Primary Market v/s Secondary Market

BasisPrimary marketSecondary Market
MeaningOffers securities for the first time.Offers trading of securities already issued.
Another NameNew Issue Market (NIM)Share Market
Type of ProductIPO & FPOShares, Debentures, etc.
Purchase TypeDirect purchase from company through Merchant Banker.Trading between investors.
IntermediatorUnderwriterBrokers
PurposeRaise capital for expansion, Diversification, etc.Trading, providing liquidity to investor.
PriceCompany sell shares at fixed price.Price is determined by demand and supply

Initial Public Offer (IPO)

  1. Meaning: IPO is a process where company decides to offer its share to public in exchange of fund.
  2. Need for IPO: The most popular reason for IPO is to raise fund.
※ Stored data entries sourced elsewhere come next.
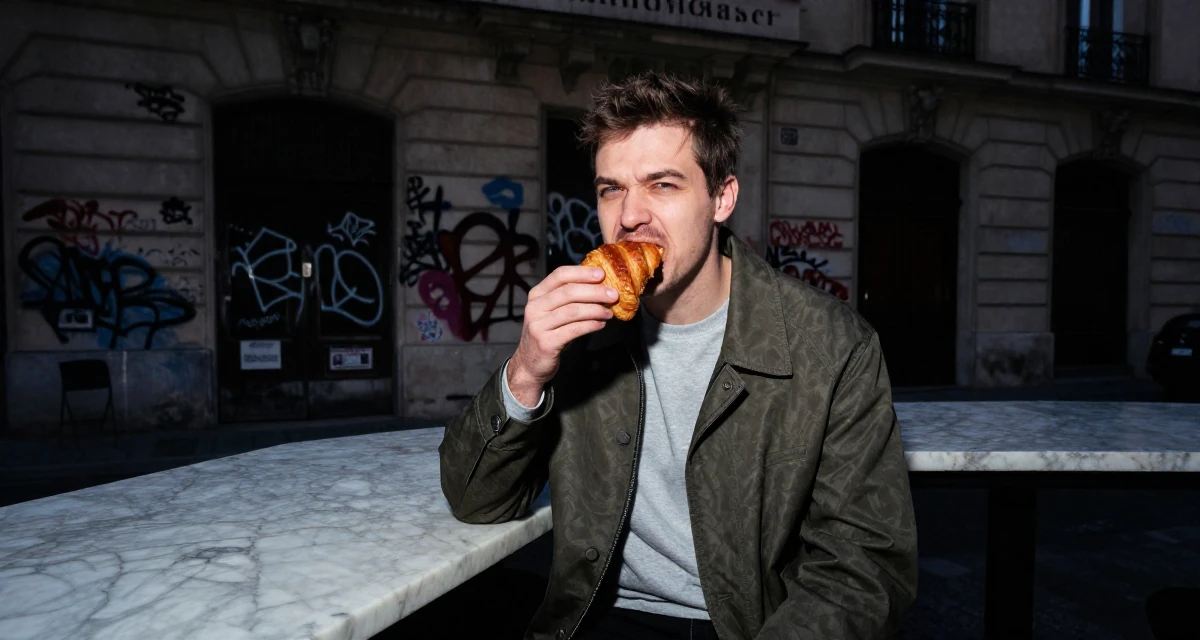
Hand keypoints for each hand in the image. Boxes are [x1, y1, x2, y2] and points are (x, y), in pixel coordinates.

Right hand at [507, 266, 616, 405]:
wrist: (529, 364)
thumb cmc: (547, 334)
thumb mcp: (552, 312)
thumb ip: (568, 298)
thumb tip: (600, 287)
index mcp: (537, 294)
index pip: (560, 275)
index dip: (582, 273)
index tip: (601, 274)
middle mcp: (535, 307)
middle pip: (569, 292)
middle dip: (595, 292)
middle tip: (613, 295)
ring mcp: (538, 325)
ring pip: (573, 311)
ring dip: (595, 310)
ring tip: (609, 312)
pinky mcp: (546, 342)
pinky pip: (574, 330)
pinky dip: (591, 325)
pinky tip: (600, 324)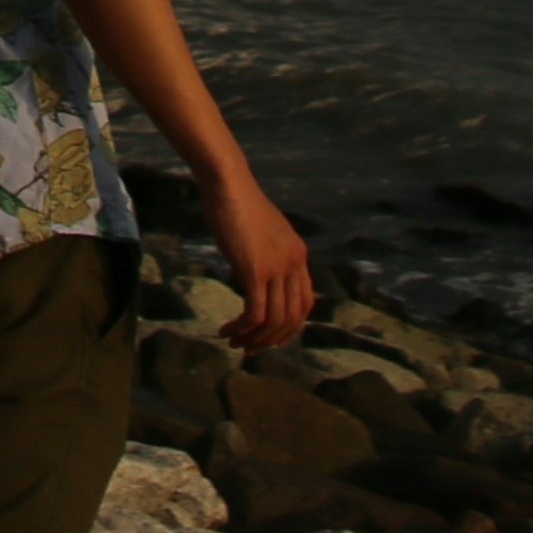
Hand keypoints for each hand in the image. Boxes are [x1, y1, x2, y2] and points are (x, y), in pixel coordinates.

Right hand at [205, 171, 311, 351]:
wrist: (228, 182)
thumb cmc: (238, 201)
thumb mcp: (263, 231)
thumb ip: (269, 253)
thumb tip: (258, 274)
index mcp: (299, 256)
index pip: (304, 304)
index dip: (289, 326)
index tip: (269, 336)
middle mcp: (293, 265)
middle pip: (292, 319)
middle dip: (271, 341)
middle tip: (249, 349)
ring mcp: (276, 268)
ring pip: (273, 321)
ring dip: (253, 339)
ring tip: (234, 343)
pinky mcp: (255, 270)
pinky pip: (255, 313)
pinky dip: (242, 328)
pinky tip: (227, 330)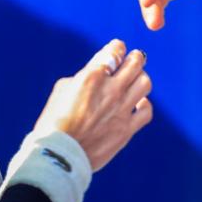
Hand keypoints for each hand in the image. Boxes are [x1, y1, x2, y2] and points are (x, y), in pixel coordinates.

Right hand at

However, a company can raise fund through other means as borrowing from bank, domestic institutions, private transaction, etc. A company may require fund for existing project or some new projects or reply existing debt.
  3. Process of IPO:
    *Appoint a merchant banker: in case of large public issue, multiple merchant banker can be appointed.
    *Intimate SEBI with a registration statement. The registration statement contains a company’s background and the reasons to go public.
    *SEBI reviews the registration statement and takes a call on the worthiness of IPO. SEBI can request for additional details if required.
    *The company puts out the Draft Red Herring Prospectus (DRHP), which is a public document.

Once the DRHP is filed, the company embarks on the 2nd set of Steps.

  • IPO Promotion: This would involve TV and print adverts to build awareness.
  • Price Band: Estimate the price band between which the company would like to go public.
  • Book Building: The company has to officially open the window during which the public can subscribe for shares. For example: if the price band is between Rs. 100 and Rs. 120, then the public can choose a price they think is fair enough for the IPO issue. The process of collecting all these price points along with the respective quantities is called the Book Building.
  • Closure: After the book building window is closed the price point at which the issue gets listed is decided. This price point is usually that price at which maximum bids have been placed.
  • Listing Day: This is the day when company gets listed on the Stock Exchange. The listing price is the price discovered through the book-building process.